**What you should do**. Please reproduce each of the entries below exactly as they appear.

━━━ Provided material

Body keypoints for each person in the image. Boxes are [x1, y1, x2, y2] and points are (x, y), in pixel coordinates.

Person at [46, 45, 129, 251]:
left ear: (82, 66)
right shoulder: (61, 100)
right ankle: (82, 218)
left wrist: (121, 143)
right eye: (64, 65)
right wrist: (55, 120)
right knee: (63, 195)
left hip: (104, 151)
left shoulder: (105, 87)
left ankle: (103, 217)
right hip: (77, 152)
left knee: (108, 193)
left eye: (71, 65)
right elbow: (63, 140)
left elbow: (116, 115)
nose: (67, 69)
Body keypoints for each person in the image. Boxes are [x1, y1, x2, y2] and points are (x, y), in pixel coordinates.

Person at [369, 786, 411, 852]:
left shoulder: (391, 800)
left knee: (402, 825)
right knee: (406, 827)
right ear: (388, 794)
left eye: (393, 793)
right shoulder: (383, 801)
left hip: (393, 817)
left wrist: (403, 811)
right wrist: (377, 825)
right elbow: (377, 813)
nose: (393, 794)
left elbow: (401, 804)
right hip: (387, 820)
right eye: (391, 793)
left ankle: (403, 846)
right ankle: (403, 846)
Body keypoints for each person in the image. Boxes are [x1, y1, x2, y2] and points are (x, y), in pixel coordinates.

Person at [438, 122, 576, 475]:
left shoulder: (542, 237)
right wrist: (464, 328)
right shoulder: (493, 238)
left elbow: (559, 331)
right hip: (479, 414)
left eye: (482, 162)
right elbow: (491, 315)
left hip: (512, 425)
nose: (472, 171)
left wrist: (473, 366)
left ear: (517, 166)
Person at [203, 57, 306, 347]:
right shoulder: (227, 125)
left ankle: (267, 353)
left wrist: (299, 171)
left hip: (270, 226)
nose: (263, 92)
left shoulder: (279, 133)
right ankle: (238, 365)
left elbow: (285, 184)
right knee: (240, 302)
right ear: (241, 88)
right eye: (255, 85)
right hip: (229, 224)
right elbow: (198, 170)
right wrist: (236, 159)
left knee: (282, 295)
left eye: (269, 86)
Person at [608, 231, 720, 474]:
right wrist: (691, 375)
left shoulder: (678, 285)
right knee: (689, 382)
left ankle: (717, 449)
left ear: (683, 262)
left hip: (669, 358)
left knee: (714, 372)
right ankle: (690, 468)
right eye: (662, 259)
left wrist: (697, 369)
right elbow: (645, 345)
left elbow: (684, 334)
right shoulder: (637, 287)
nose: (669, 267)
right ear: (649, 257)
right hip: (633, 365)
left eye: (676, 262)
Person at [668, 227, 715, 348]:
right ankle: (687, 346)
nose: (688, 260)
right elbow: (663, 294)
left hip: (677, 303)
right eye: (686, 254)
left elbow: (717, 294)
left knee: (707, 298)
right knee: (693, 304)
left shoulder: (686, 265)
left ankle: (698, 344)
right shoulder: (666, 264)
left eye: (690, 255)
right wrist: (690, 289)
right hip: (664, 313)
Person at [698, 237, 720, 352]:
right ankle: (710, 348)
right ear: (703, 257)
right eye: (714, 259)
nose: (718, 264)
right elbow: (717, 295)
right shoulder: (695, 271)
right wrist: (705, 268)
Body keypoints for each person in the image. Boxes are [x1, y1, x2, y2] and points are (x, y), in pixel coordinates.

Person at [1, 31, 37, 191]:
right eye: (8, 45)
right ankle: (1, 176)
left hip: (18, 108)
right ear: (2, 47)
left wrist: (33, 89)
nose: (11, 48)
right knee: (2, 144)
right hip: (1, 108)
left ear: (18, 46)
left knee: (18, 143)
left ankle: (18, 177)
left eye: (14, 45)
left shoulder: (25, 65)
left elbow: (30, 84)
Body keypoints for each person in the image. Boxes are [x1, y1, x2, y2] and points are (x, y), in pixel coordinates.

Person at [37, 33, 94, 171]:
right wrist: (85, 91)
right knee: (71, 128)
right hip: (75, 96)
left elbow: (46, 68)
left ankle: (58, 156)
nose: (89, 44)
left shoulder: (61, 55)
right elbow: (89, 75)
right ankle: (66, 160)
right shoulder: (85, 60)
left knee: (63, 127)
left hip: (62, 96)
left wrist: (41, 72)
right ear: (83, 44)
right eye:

━━━━━━

**Solved problem**.
Body keypoints for each person in the image. Boxes are [x1, y1, x2, y2] and points are (x, y), in pixel coordinates.

Person at [46, 45, 129, 251]:
left ear: (82, 66)
right shoulder: (61, 100)
right ankle: (82, 218)
left wrist: (121, 143)
right eye: (64, 65)
right wrist: (55, 120)
right knee: (63, 195)
left hip: (104, 151)
left shoulder: (105, 87)
left ankle: (103, 217)
right hip: (77, 152)
left knee: (108, 193)
left eye: (71, 65)
right elbow: (63, 140)
left elbow: (116, 115)
nose: (67, 69)
Body keypoints for each person in the image. Boxes are [x1, y1, x2, y2] and points are (x, y), in pixel coordinates.

Person at [369, 786, 411, 852]:
left shoulder: (391, 800)
left knee: (402, 825)
right knee: (406, 827)
right ear: (388, 794)
left eye: (393, 793)
right shoulder: (383, 801)
left hip: (393, 817)
left wrist: (403, 811)
right wrist: (377, 825)
right elbow: (377, 813)
nose: (393, 794)
left elbow: (401, 804)
right hip: (387, 820)
right eye: (391, 793)
left ankle: (403, 846)
right ankle: (403, 846)
Body keypoints for each person in the image. Boxes are [x1, y1, x2, y2] and points are (x, y), in pixel coordinates.

Person at [438, 122, 576, 475]:
left shoulder: (542, 237)
right wrist: (464, 328)
right shoulder: (493, 238)
left elbow: (559, 331)
right hip: (479, 414)
left eye: (482, 162)
right elbow: (491, 315)
left hip: (512, 425)
nose: (472, 171)
left wrist: (473, 366)
left ear: (517, 166)
Person at [203, 57, 306, 347]:
right shoulder: (227, 125)
left ankle: (267, 353)
left wrist: (299, 171)
left hip: (270, 226)
nose: (263, 92)
left shoulder: (279, 133)
right ankle: (238, 365)
left elbow: (285, 184)
right knee: (240, 302)
right ear: (241, 88)
right eye: (255, 85)
right hip: (229, 224)
right elbow: (198, 170)
right wrist: (236, 159)
left knee: (282, 295)
left eye: (269, 86)
Person at [608, 231, 720, 474]:
right wrist: (691, 375)
left shoulder: (678, 285)
right knee: (689, 382)
left ankle: (717, 449)
left ear: (683, 262)
left hip: (669, 358)
left knee: (714, 372)
right ankle: (690, 468)
right eye: (662, 259)
left wrist: (697, 369)
right elbow: (645, 345)
left elbow: (684, 334)
right shoulder: (637, 287)
nose: (669, 267)
right ear: (649, 257)
right hip: (633, 365)
left eye: (676, 262)
Person at [668, 227, 715, 348]:
right ankle: (687, 346)
nose: (688, 260)
right elbow: (663, 294)
left hip: (677, 303)
right eye: (686, 254)
left elbow: (717, 294)
left knee: (707, 298)
right knee: (693, 304)
left shoulder: (686, 265)
left ankle: (698, 344)
right shoulder: (666, 264)
left eye: (690, 255)
right wrist: (690, 289)
right hip: (664, 313)
Person at [698, 237, 720, 352]:
right ankle: (710, 348)
right ear: (703, 257)
right eye: (714, 259)
nose: (718, 264)
right elbow: (717, 295)
right shoulder: (695, 271)
right wrist: (705, 268)
Body keypoints for each person in the image. Boxes are [x1, y1, x2, y2] and points are (x, y), in pixel coordinates.

Person at [1, 31, 37, 191]:
right eye: (8, 45)
right ankle: (1, 176)
left hip: (18, 108)
right ear: (2, 47)
left wrist: (33, 89)
nose: (11, 48)
right knee: (2, 144)
right hip: (1, 108)
left ear: (18, 46)
left knee: (18, 143)
left ankle: (18, 177)
left eye: (14, 45)
left shoulder: (25, 65)
left elbow: (30, 84)
Body keypoints for each person in the image. Boxes are [x1, y1, x2, y2] and points are (x, y), in pixel coordinates.

Person at [37, 33, 94, 171]:
right wrist: (85, 91)
right knee: (71, 128)
right hip: (75, 96)
left elbow: (46, 68)
left ankle: (58, 156)
nose: (89, 44)
left shoulder: (61, 55)
right elbow: (89, 75)
right ankle: (66, 160)
right shoulder: (85, 60)
left knee: (63, 127)
left hip: (62, 96)
left wrist: (41, 72)
right ear: (83, 44)
right eye:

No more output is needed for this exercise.